As Aldo Leopold defined it, “Conservation is a state of harmony between men and land.” The goal of environmental management is to create and maintain this harmony. It is an interdisciplinary practice that seeks to balance economic and social needs with the needs of the environment and its flora and fauna.
Environmental management focuses on solving problems in the natural world. The first step is identifying what problem needs to be solved. For example, non-native, invasive species are taking over a wetland; local waterfowl populations are declining rapidly; or lakes are experiencing unexplained fish kills. Environmental managers investigate an identified issue and research possible solutions.
An environmental management plan requires baseline data.
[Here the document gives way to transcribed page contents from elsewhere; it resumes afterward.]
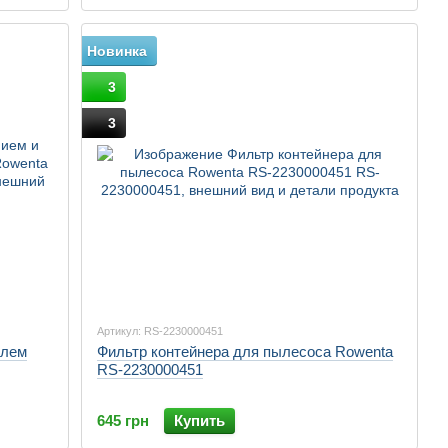
Новинка
3
3
Артикул: RS-2230000451
елем
Фильтр контейнера для пылесоса Rowenta
RS-2230000451
645 грн
Купить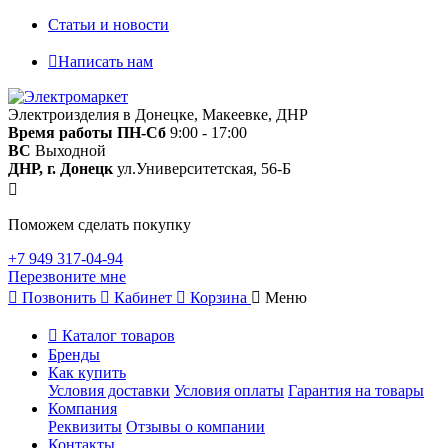
Статьи и новости
Написать нам
Электроизделия в Донецке, Макеевке, ДНР
Время работы
ПН-Сб
9:00 - 17:00
ВС
Выходной
ДНР, г. Донецк
ул.Университетская, 56-Б
Поможем сделать покупку
+7 949 317-04-94
Перезвоните мне
Позвонить
Кабинет
Корзина
Меню
Каталог товаров
Бренды
Как купить
Условия доставки
Условия оплаты
Гарантия на товары
Компания
Реквизиты
Отзывы о компании
Контакты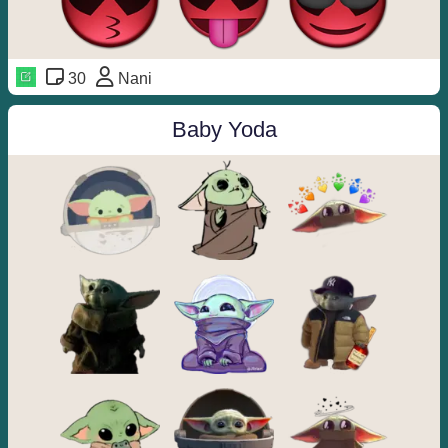
30
Nani
Baby Yoda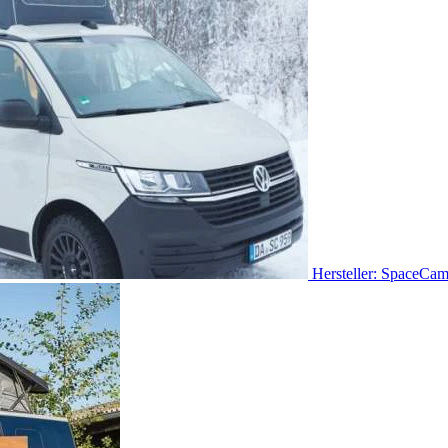
Hersteller: SpaceCa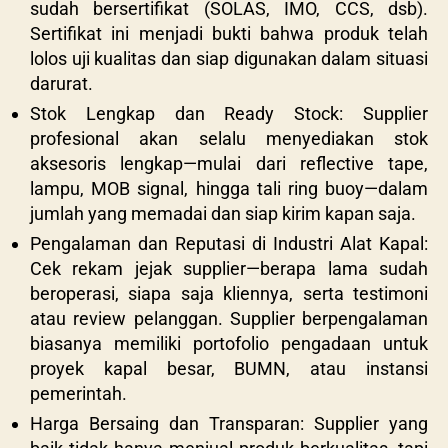
sudah bersertifikat (SOLAS, IMO, CCS, dsb).
Sertifikat ini menjadi bukti bahwa produk telah
lolos uji kualitas dan siap digunakan dalam situasi
darurat.
Stok Lengkap dan Ready Stock: Supplier
profesional akan selalu menyediakan stok
aksesoris lengkap—mulai dari reflective tape,
lampu, MOB signal, hingga tali ring buoy—dalam
jumlah yang memadai dan siap kirim kapan saja.
Pengalaman dan Reputasi di Industri Alat Kapal:
Cek rekam jejak supplier—berapa lama sudah
beroperasi, siapa saja kliennya, serta testimoni
atau review pelanggan. Supplier berpengalaman
biasanya memiliki portofolio pengadaan untuk
proyek kapal besar, BUMN, atau instansi
pemerintah.
Harga Bersaing dan Transparan: Supplier yang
In an aquatic environment, such a plan includes surveys and inventories of local populations. Soil and water testing determine the health of water resources. Based on these findings, management options may be restoration of wetlands to provide habitat for wildlife species as well as flood protection for human populations. An investigation of outlying areas can also locate sources of negative impacts.
Plant diversity is a measure of environmental health. An inventory of plant species in a prairie reveals the quality of an ecosystem. For example, if the diversity shows a high percentage of non-native plants, wildlife populations may not thrive. Environmental management may include controlled burns that favor prairie plant resurgence. Plantings of desired species can improve diversity, which in turn provides food and habitat for native species.
Forests are a renewable resource. Environmental management maintains the health of a forest by removing non-native species that may outcompete desired trees. Assessment of tree health determines culling practices of diseased individuals. A program of prescribed burns can limit forest duff and eliminate the risk of catastrophic wildfire. If trees are to be harvested, environmental management will assess impacts and provide a schedule for tree recovery. The overarching goal is continued sustainability of the forest.
Environmental issues are not always confined to local areas. Some negative impacts can come from sources far away. For example, sulfur dioxide emissions from coal-burning power plants can travel hundreds of miles from their source. Their deleterious effects were documented in northeastern forests, which experienced tree loss and lake acidification. Environmental management then moves beyond a local issue into a regional one. Solutions require the participation of several agencies, requiring interdisciplinary cooperation. A solution involves consideration of many non-environmental factors, including economic and financial concerns. As with any environmental management plan, continued monitoring and re-assessment are necessary for a long-term effective solution.